I have been working at NICE since 2015. I worked as a Health Case Worker first and then was promoted to Health Case Manager, so it has been almost six years working at NICE! Right now, I oversee a program called Preferred Communities Intensive Case Management. I help people by taking them to doctor’s appointments, teaching them how to take their medication, and helping them with a lot of their other needs.
What has been the most impactful part of your experience working at NICE?
Before I was hired at NICE, I used to volunteer in my apartment complex because there was a program at NICE called the Health Screening Program. Francis Anderson ran the program at that time, she was the health manager at NICE. She used to run this program with some volunteers and one day she contacted me and asked if I was interested in participating with this program. I would just take blood pressure, run blood sugar tests, measure height, weight and body mass index. I thought, why not? I spread the word about the program to my family members and others in the community and in my apartment complex. I would inform everybody when Francis called me to let me know that the NICE team was coming to provide services and I would call everybody enlisted in the program and invite them to my living room. I started helping the NICE volunteers take blood pressure because I had my medical certification from back at home.
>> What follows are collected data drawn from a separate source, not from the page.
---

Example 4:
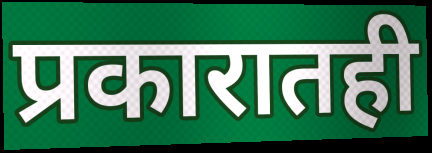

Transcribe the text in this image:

प्रकारातही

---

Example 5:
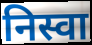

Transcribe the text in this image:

निस्वाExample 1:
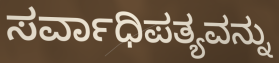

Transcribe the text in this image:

ಸರ್ವಾಧಿಪತ್ಯವನ್ನು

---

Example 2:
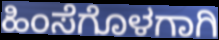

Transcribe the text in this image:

ಹಿಂಸೆಗೊಳಗಾಗಿ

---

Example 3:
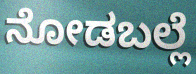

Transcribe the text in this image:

ನೋಡಬಲ್ಲೆ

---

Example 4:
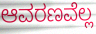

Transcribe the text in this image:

ಆವರಣವೆಲ್ಲ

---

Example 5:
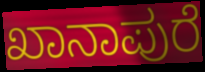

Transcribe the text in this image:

ಖಾನಾಪುರೆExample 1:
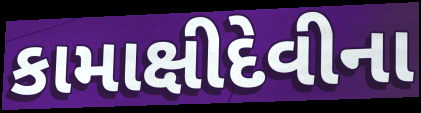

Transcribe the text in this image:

કામાક્ષીદેવીના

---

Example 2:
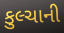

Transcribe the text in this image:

કુલ્ચાની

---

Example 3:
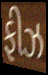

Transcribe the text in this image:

ફીઝ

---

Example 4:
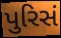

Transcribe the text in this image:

પુરિસં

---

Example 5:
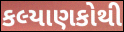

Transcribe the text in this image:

કલ્યાણકોથી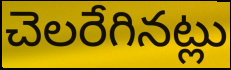
చెలరేగినట్లుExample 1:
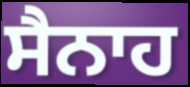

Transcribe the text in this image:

ਸੈਨਾਹ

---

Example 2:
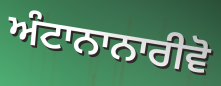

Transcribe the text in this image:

ਅੰਟਾਨਾਨਾਰੀਵੋ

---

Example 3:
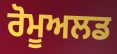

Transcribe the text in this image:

ਰੋਮੂਅਲਡ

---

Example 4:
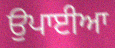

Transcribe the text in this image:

ਉਪਾਈਆ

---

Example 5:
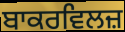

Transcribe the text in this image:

ਬਾਕਰਵਿਲਜ਼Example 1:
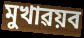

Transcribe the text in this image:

মুখাৱয়ব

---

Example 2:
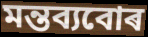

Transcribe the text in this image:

মন্তব্যবোৰ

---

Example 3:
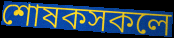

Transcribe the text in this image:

শোষকসকলে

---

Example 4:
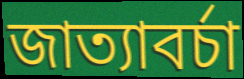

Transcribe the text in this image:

জাত্যাবৰ্চা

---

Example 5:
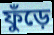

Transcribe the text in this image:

ফুঁড়ে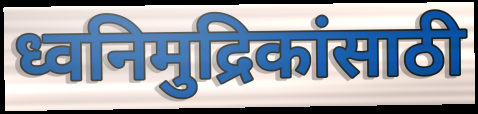
ध्वनिमुद्रिकांसाठी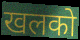
खलको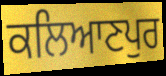
ਕਲਿਆਣਪੁਰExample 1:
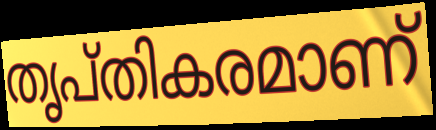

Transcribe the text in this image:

തൃപ്തികരമാണ്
Eventually, Francis and the team at NICE asked me if I was interested in working with NICE as a part-time job. I thought, of course! Why not? I was working full-time in a hospital at that time, and then I started working with NICE part time. After working there for some time, NICE offered me a full-time position and I thought, why not? I was resettled with NICE and this would be an opportunity to give back to the community again! I used to oversee the Health Screening Program plus the Elders program. The main program that attracted me to NICE was the Health Screening Program because that program aligns with my background in my previous job also.
What are your goals for the future as a Health Case Manager?
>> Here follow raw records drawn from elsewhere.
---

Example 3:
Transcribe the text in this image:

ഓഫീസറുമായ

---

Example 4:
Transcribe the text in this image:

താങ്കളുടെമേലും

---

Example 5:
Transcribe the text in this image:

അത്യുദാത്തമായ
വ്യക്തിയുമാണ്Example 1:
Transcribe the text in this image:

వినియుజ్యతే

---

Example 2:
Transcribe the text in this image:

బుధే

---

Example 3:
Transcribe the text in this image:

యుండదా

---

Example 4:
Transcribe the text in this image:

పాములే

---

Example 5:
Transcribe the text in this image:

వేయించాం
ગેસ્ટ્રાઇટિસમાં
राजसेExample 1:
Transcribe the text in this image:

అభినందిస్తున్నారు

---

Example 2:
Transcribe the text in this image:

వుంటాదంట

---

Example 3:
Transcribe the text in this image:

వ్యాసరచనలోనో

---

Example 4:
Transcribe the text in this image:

Working at NICE, my main goal is to help the immigrant community. I want to serve them. If there is a need, I want to step in and help them because I went through the same situation and don’t want them to face the same difficulties. I think of them like they were my own family.
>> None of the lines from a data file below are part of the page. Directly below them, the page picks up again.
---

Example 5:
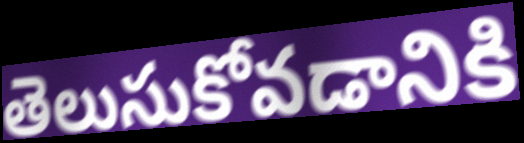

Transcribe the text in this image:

తెలుసుకోవడానికి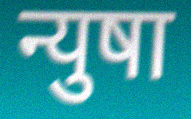
न्युषा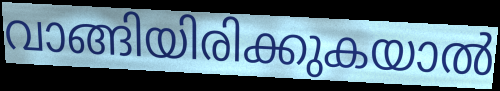
വാങ്ങിയിരിക്കുകയാൽ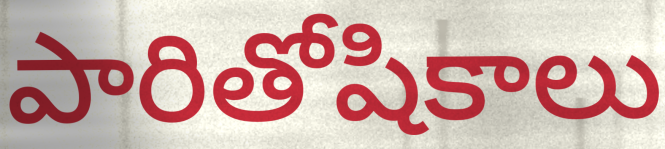
పారితోషికాలు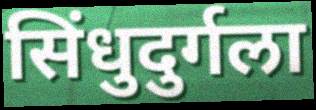
सिंधुदुर्गला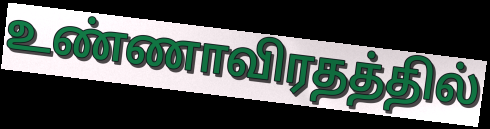
உண்ணாவிரதத்தில்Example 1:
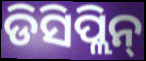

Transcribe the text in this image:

What are your personal hopes for the future?
I would like to visit new places. I want to go back to Nepal and stay there! I was there last Fall for a month with my family. I didn’t want to come back! We just went there, celebrated, went to festivals and my children got to see their grandparents, because they are older now. They even got to see their uncles and aunts, and lots of other people. My children are still very young but they are beginning to recognize people when they look at pictures and are able to point out their uncles and aunts and grandparents. If there is anything I want to do, I want to go back there for a long time and stay with my family! I would just enjoy relaxing without working.
What do you like to do in your spare time?
I am a working mom, I spend most of my time inside, being a mother to my two kids. A lot of the time I just spend time with the kids, washing clothes, making food, sometimes playing with them. Most of the time I just cook but if we have extra time, we will go to the park to have fun and get some fresh air.
What is your favorite part of living in Nashville?
I love Nashville for the environment! It’s not too cold, not too hot, it’s very moderate. Sometimes it gets hot, but we don’t get snow very often. I don’t really like the snow!
I love the people around here too. I’ve made a lot more friends and I’ve gotten to know more people over here. There are also a lot of jobs in Nashville. If we ever need to find a job, we have good opportunities to find a job.
Nearly 85% of Bhutanese refugees have been resettled in the United States, strengthening and investing in our communities. The NICE community is so thankful for Kabita’s ongoing investment in the lives of our new friends in Nashville! Kabita’s lifelong commitment to providing health services to refugee and immigrant communities around the world is a testament to her compassion and dedication to serving others.